== Extracted data ==
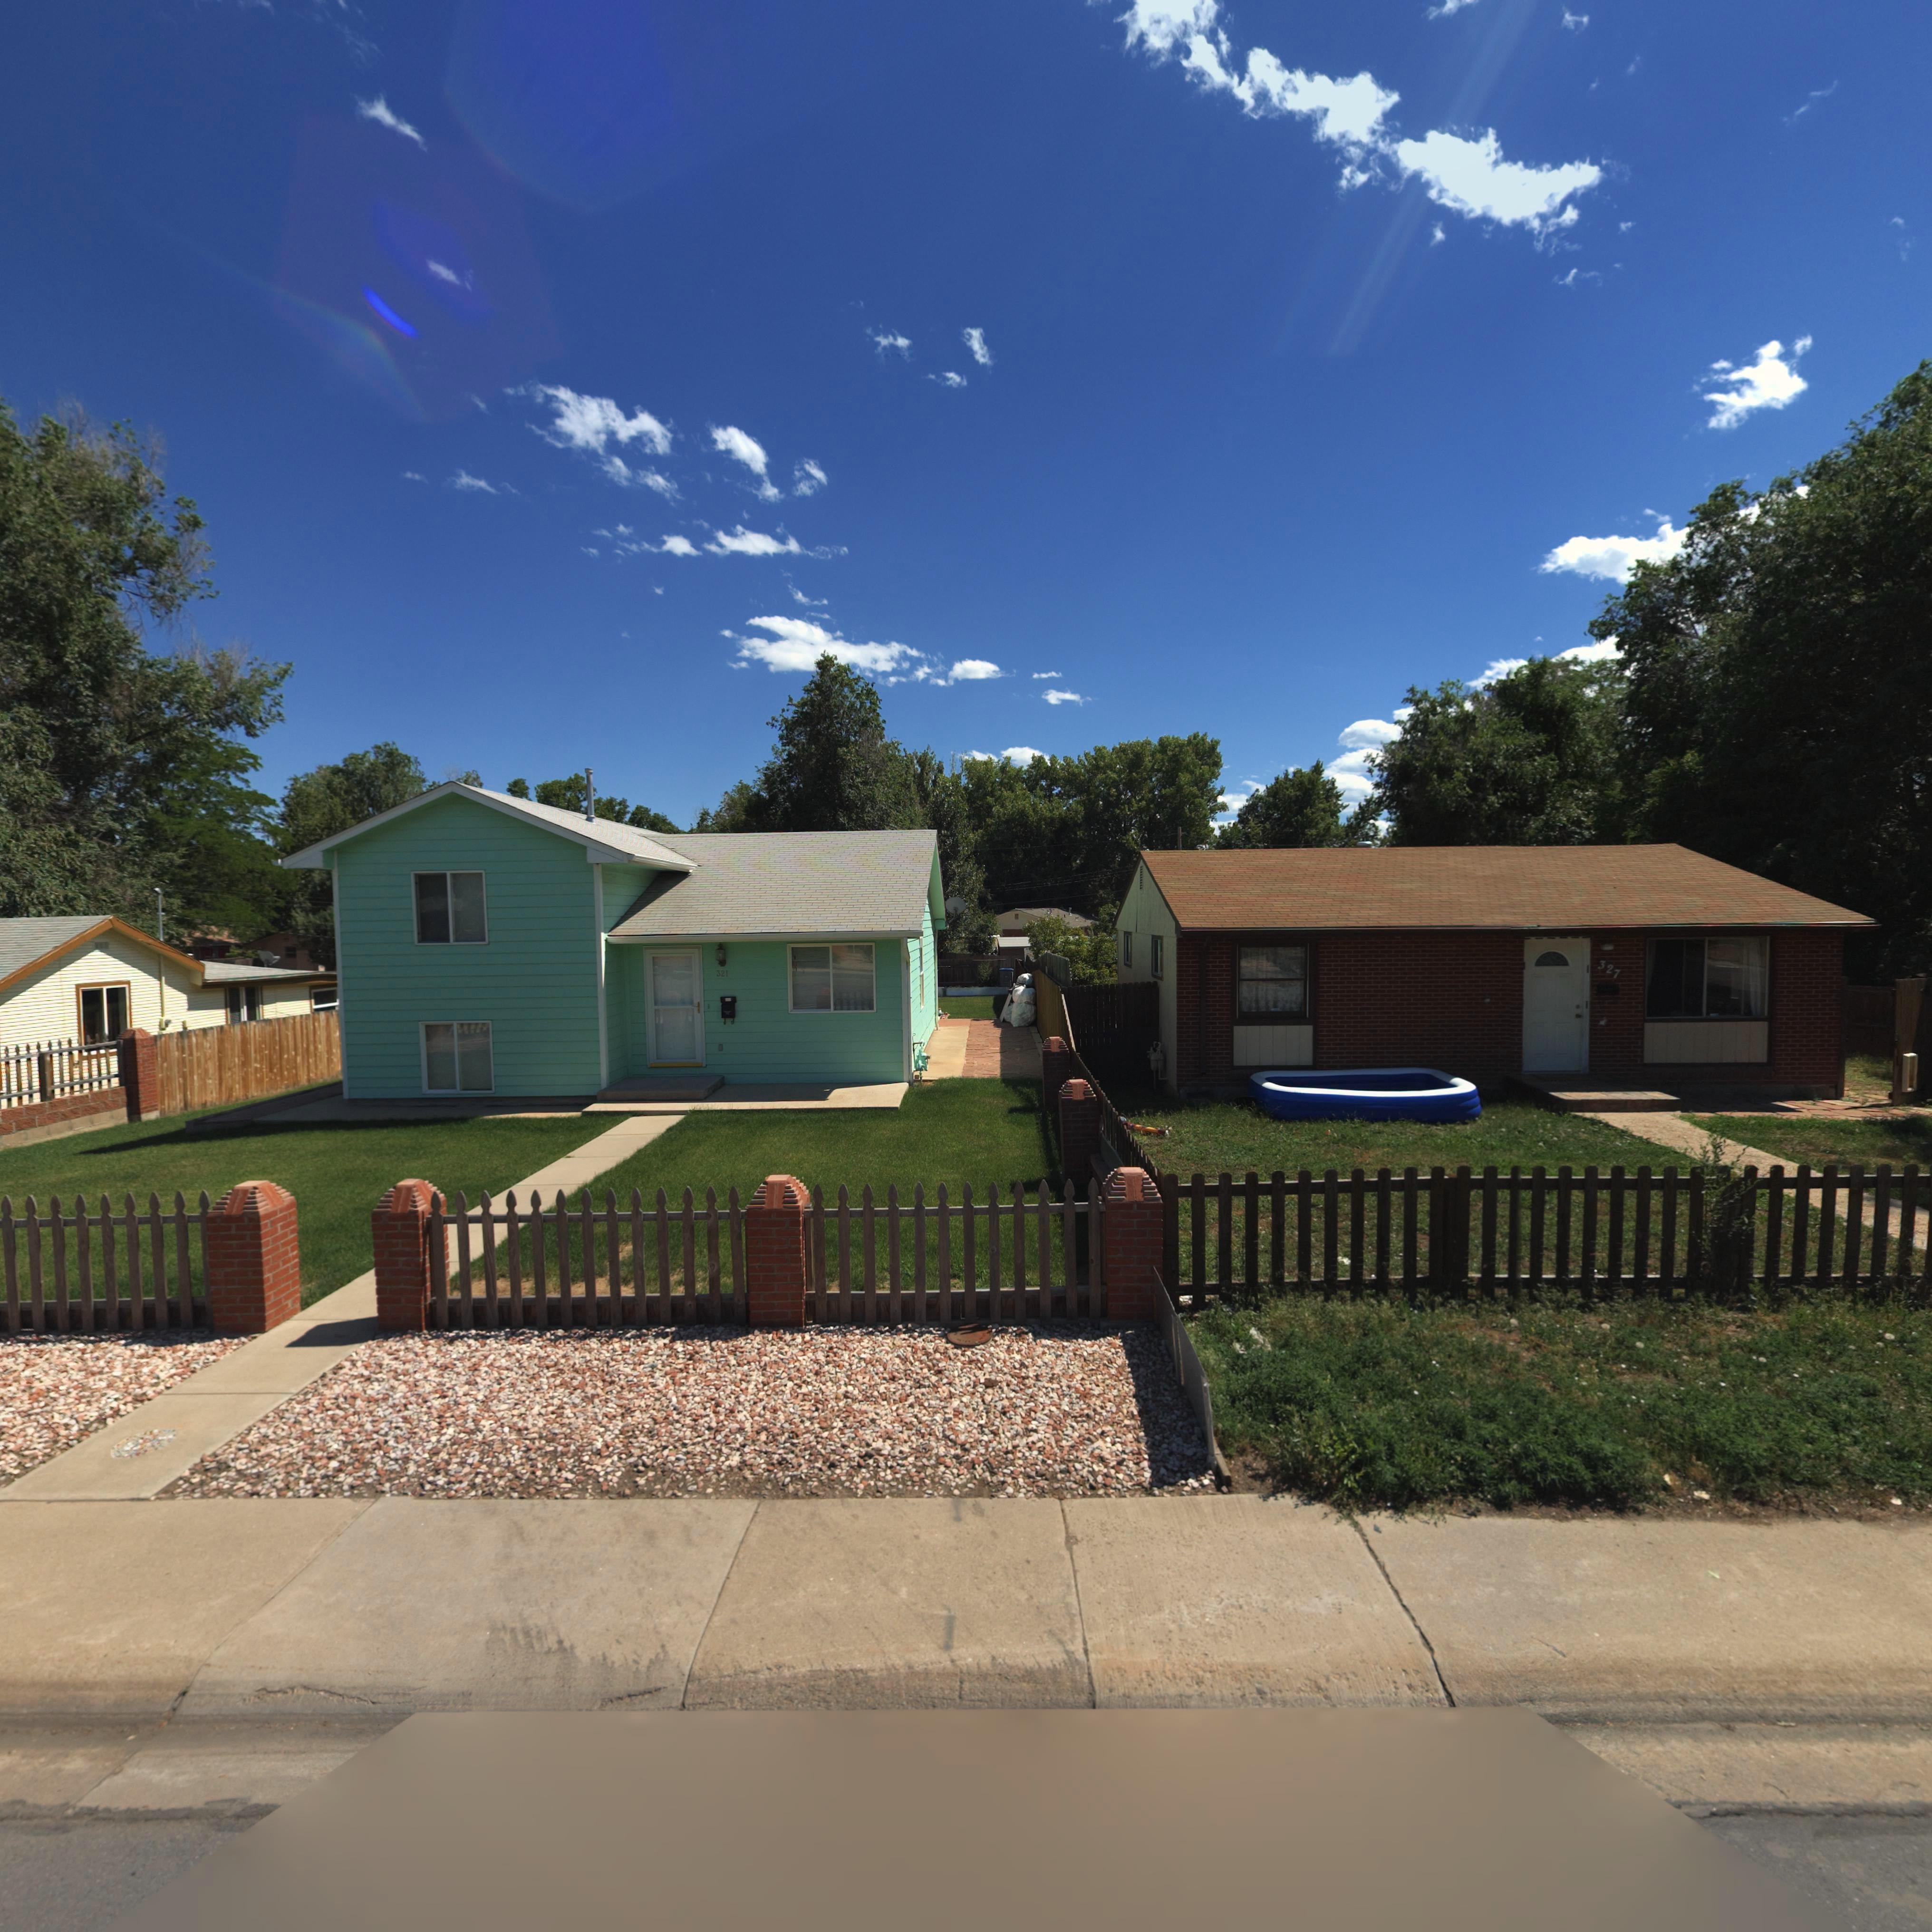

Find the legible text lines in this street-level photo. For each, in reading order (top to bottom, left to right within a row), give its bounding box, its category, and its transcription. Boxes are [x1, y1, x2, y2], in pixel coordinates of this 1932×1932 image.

[716, 970, 727, 977] StreetNumber: 321
[1596, 960, 1621, 978] StreetNumber: 327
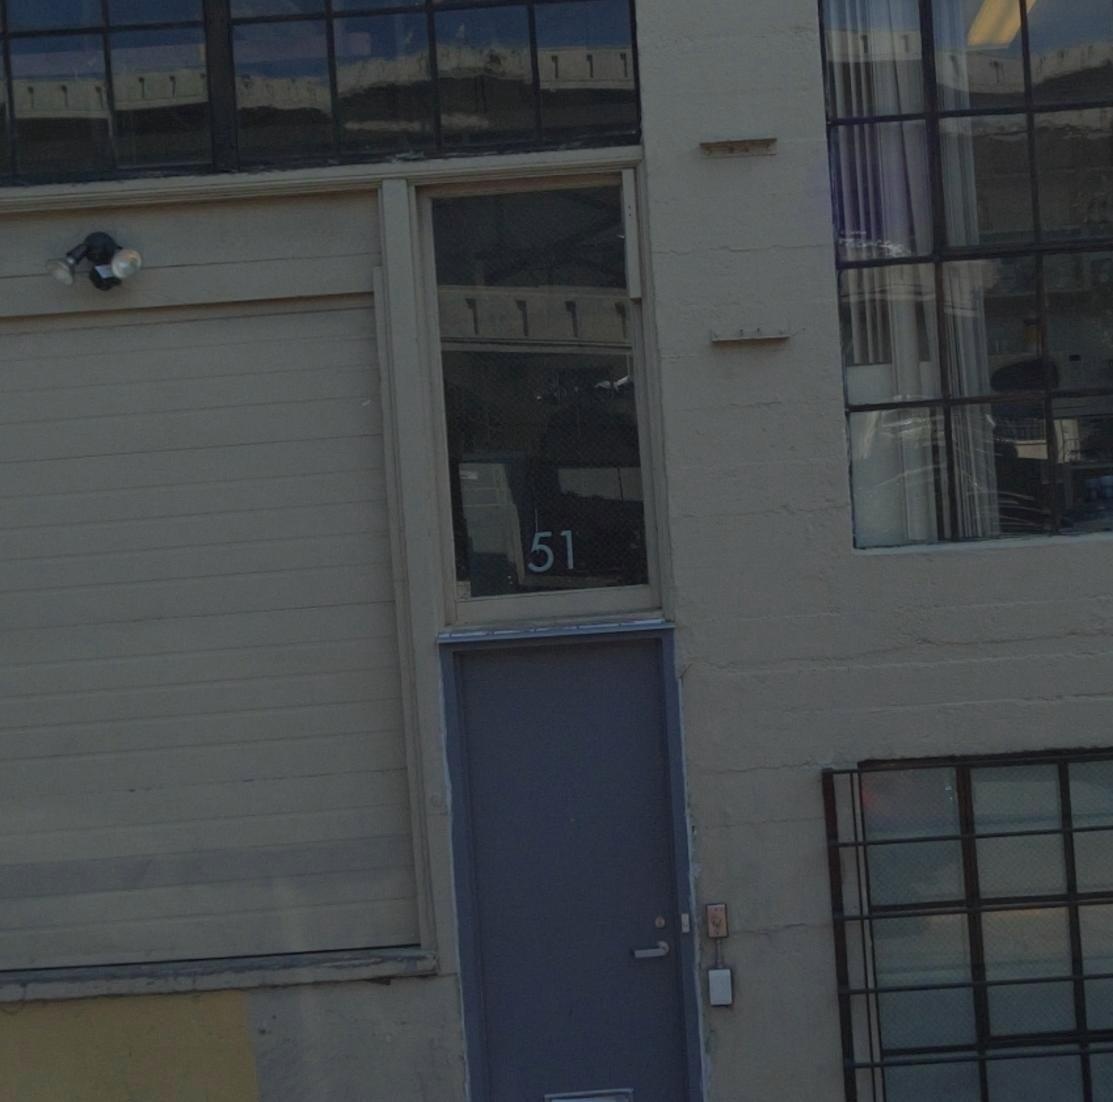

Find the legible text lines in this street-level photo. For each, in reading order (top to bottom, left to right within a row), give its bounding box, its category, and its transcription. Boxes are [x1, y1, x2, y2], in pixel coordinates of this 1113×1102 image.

[521, 525, 579, 578] StreetNumber: 51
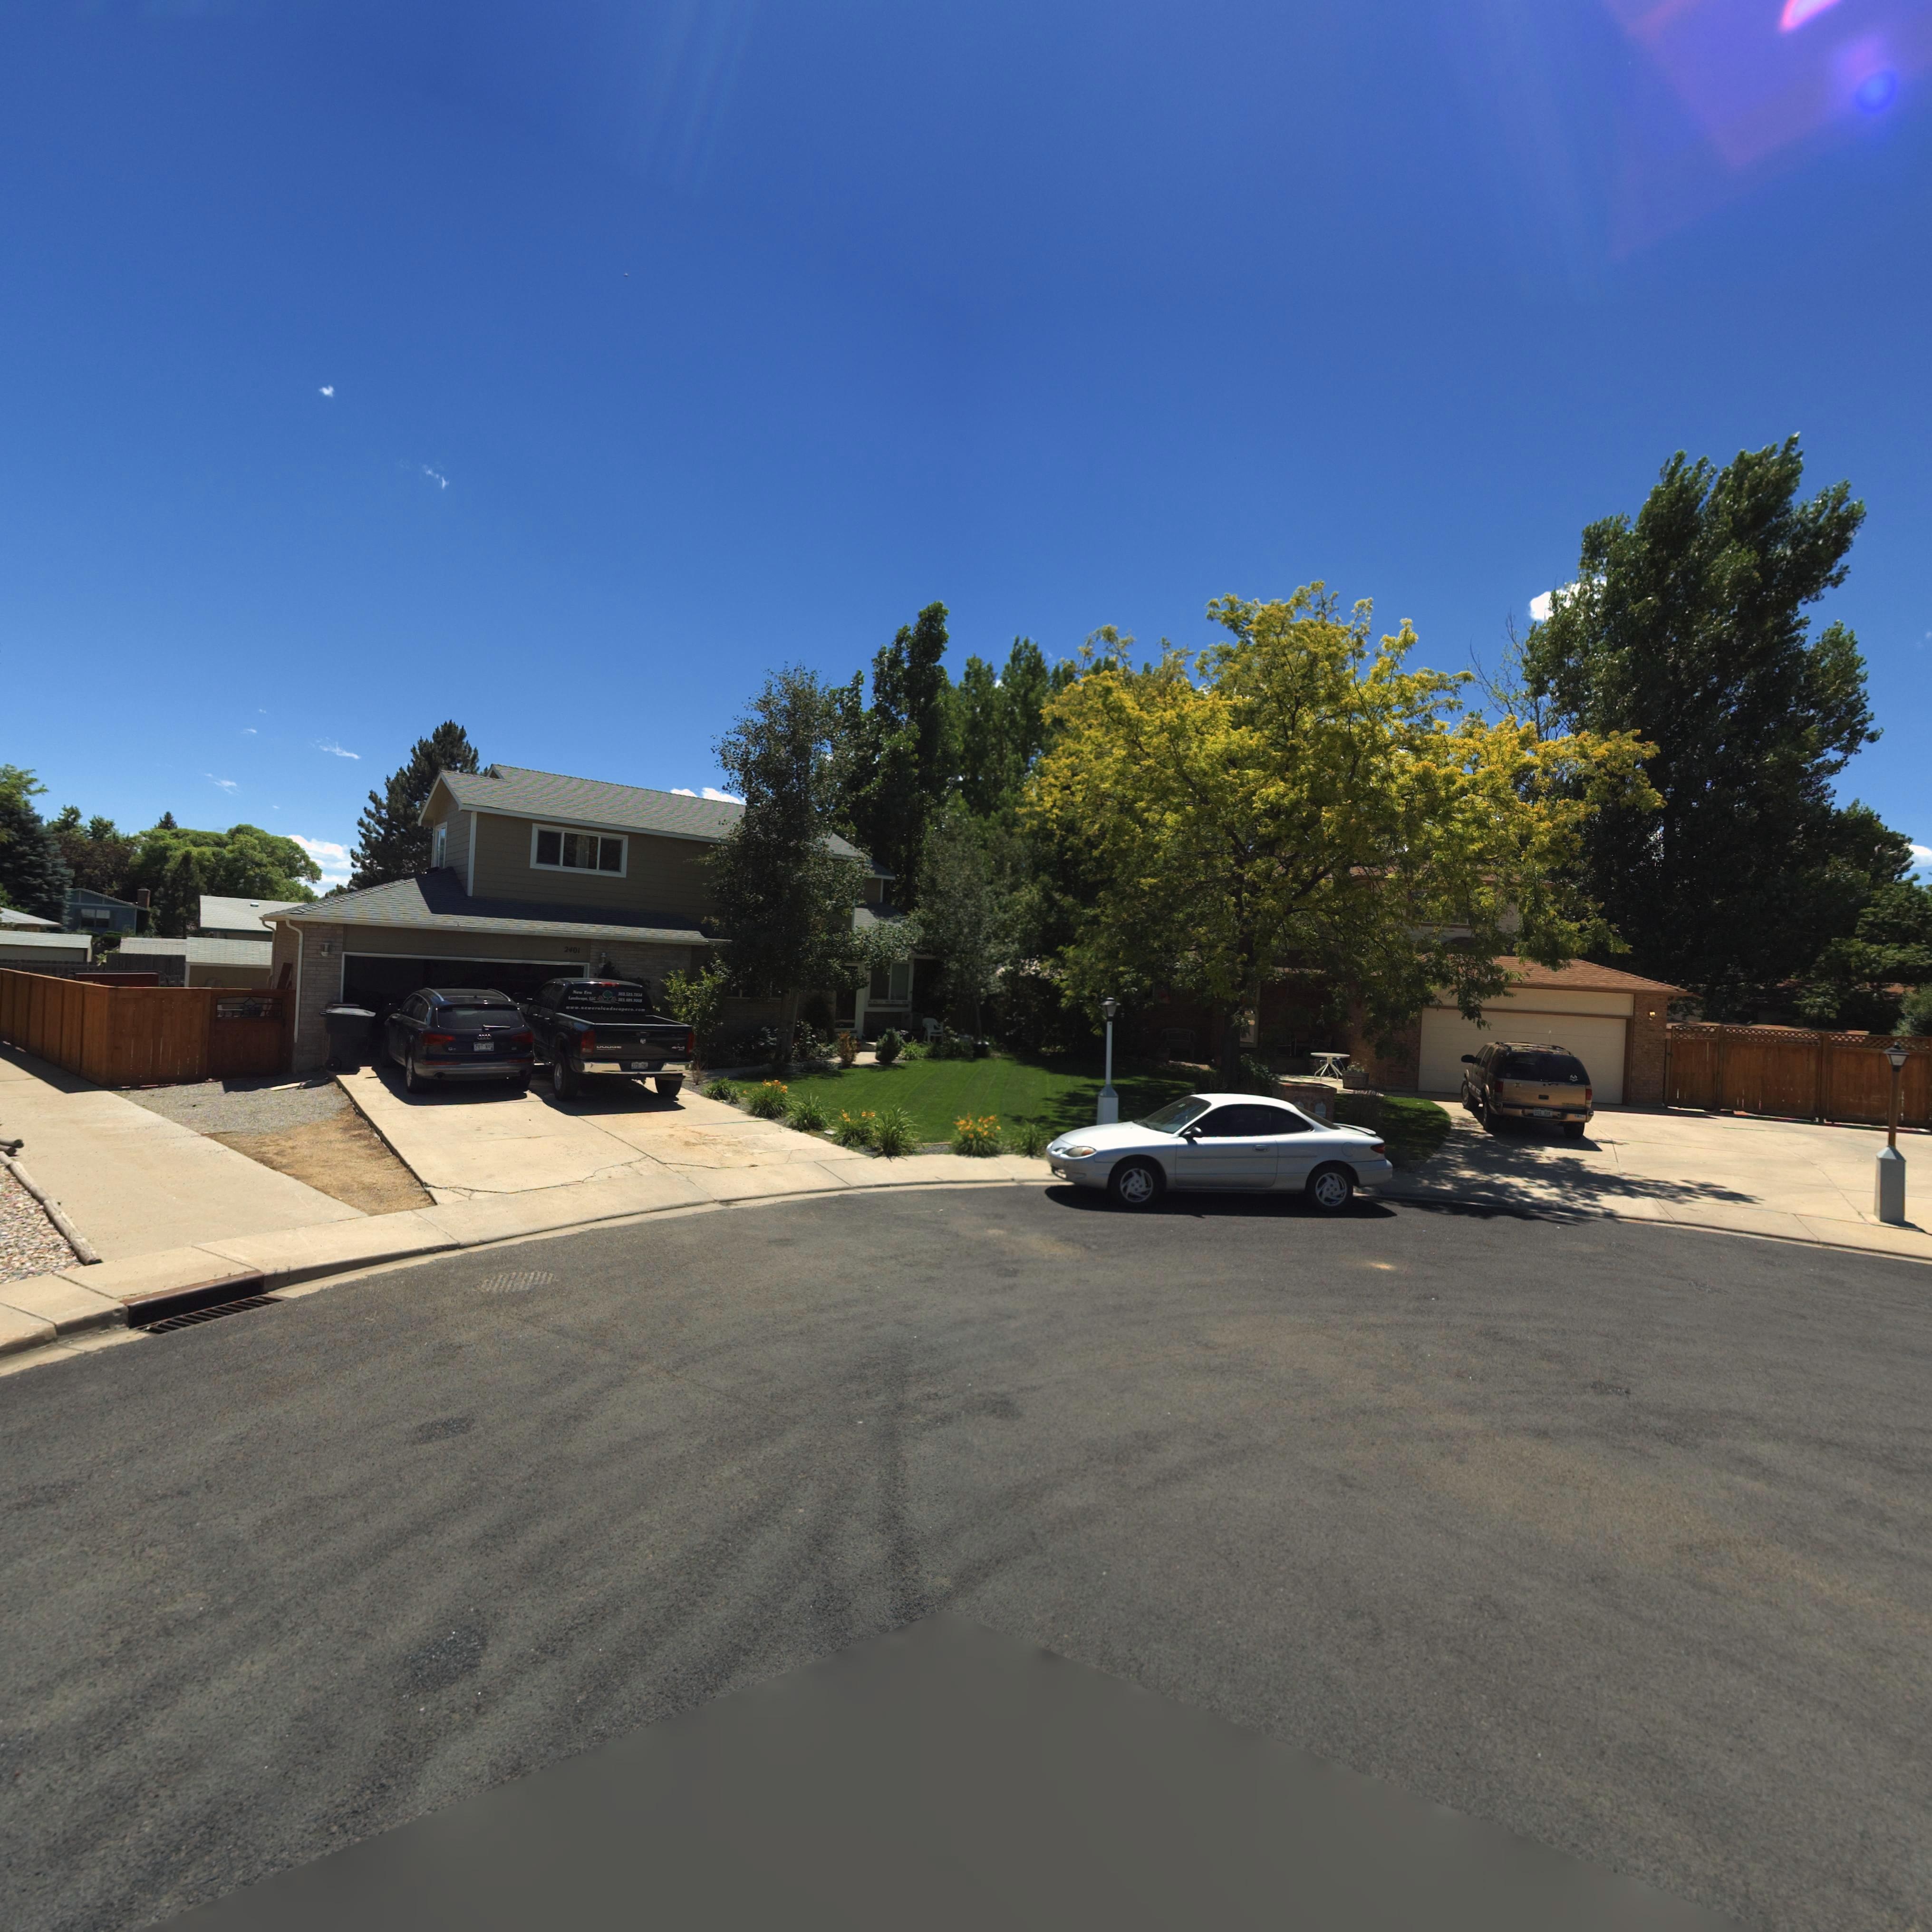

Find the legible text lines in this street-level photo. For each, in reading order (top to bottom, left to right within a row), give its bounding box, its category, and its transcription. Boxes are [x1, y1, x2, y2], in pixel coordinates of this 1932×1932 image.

[563, 946, 581, 954] StreetNumber: 2401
===
Could you write out all of the records above word for word, leaving the pictures out?

- Solved exercise -
Find the legible text lines in this street-level photo. For each, in reading order (top to bottom, left to right within a row), give its bounding box, its category, and its transcription. Boxes are [x1, y1, x2, y2], in pixel coordinates of this 1932×1932 image.

[716, 970, 727, 977] StreetNumber: 321
[1596, 960, 1621, 978] StreetNumber: 327

Find the legible text lines in this street-level photo. For each, in reading order (top to bottom, left to right within a row), give its bounding box, its category, and its transcription. Boxes are [x1, y1, x2, y2], in pixel coordinates of this 1113×1102 image.

[521, 525, 579, 578] StreetNumber: 51

Find the legible text lines in this street-level photo. For each, in reading order (top to bottom, left to right within a row), give its bounding box, its category, and its transcription. Boxes are [x1, y1, x2, y2], in pixel coordinates of this 1932×1932 image.

[563, 946, 581, 954] StreetNumber: 2401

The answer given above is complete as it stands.